## Directions for this task
Print the lines in the listing below that fall between the line with "T-168, status: Done -> Triage" and the line with "T-187, due: May 9 -> May 8", those two lines included, exactly as they stand and with nothing else.

## Information provided
*** Block opens ***

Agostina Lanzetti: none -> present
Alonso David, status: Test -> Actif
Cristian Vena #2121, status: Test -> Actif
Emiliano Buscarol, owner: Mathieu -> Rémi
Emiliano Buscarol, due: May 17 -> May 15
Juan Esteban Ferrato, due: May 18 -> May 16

*** Block closes ***
*** Block opens ***

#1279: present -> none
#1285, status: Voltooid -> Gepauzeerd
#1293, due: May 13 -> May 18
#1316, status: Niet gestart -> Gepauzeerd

*** Block closes ***
*** Block opens ***

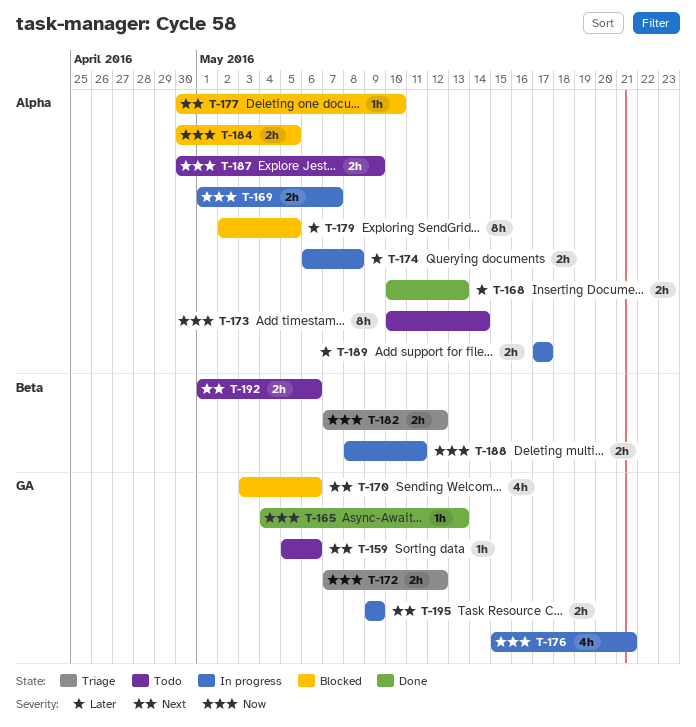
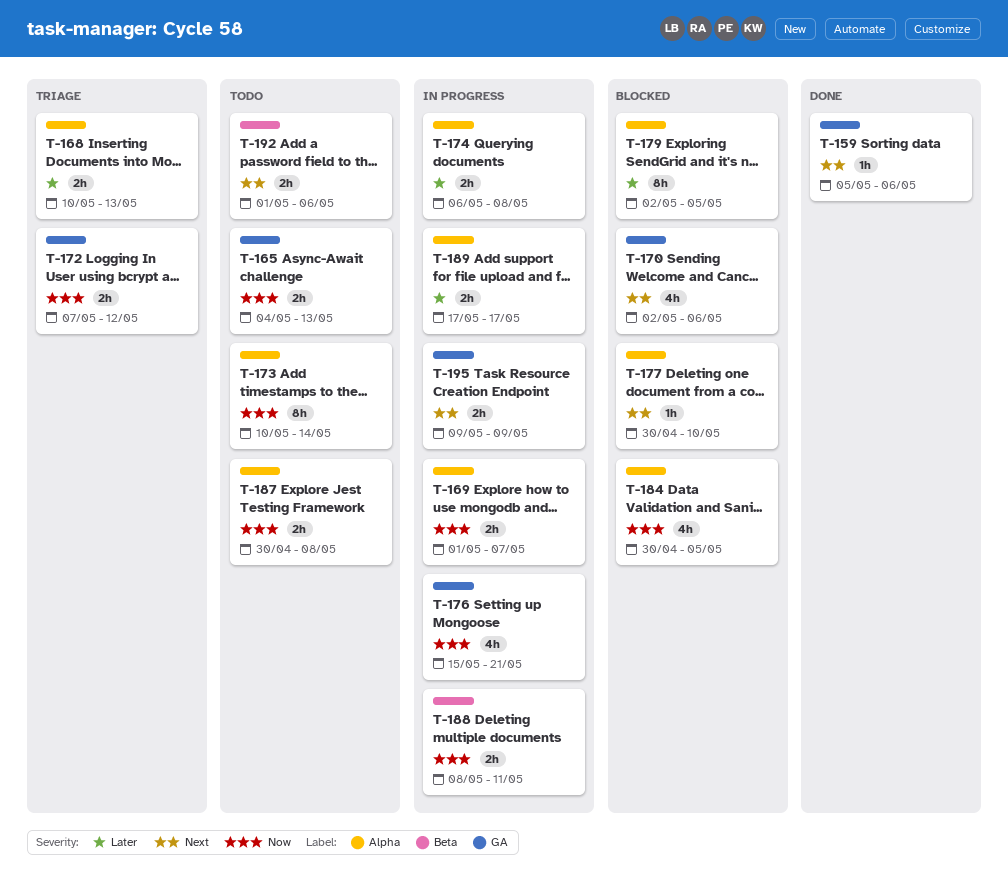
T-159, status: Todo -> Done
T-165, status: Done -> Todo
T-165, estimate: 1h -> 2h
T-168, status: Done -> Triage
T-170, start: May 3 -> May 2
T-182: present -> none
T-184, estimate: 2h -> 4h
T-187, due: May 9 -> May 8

*** Block closes ***

## Result
T-168, status: Done -> Triage
T-170, start: May 3 -> May 2
T-182: present -> none
T-184, estimate: 2h -> 4h
T-187, due: May 9 -> May 8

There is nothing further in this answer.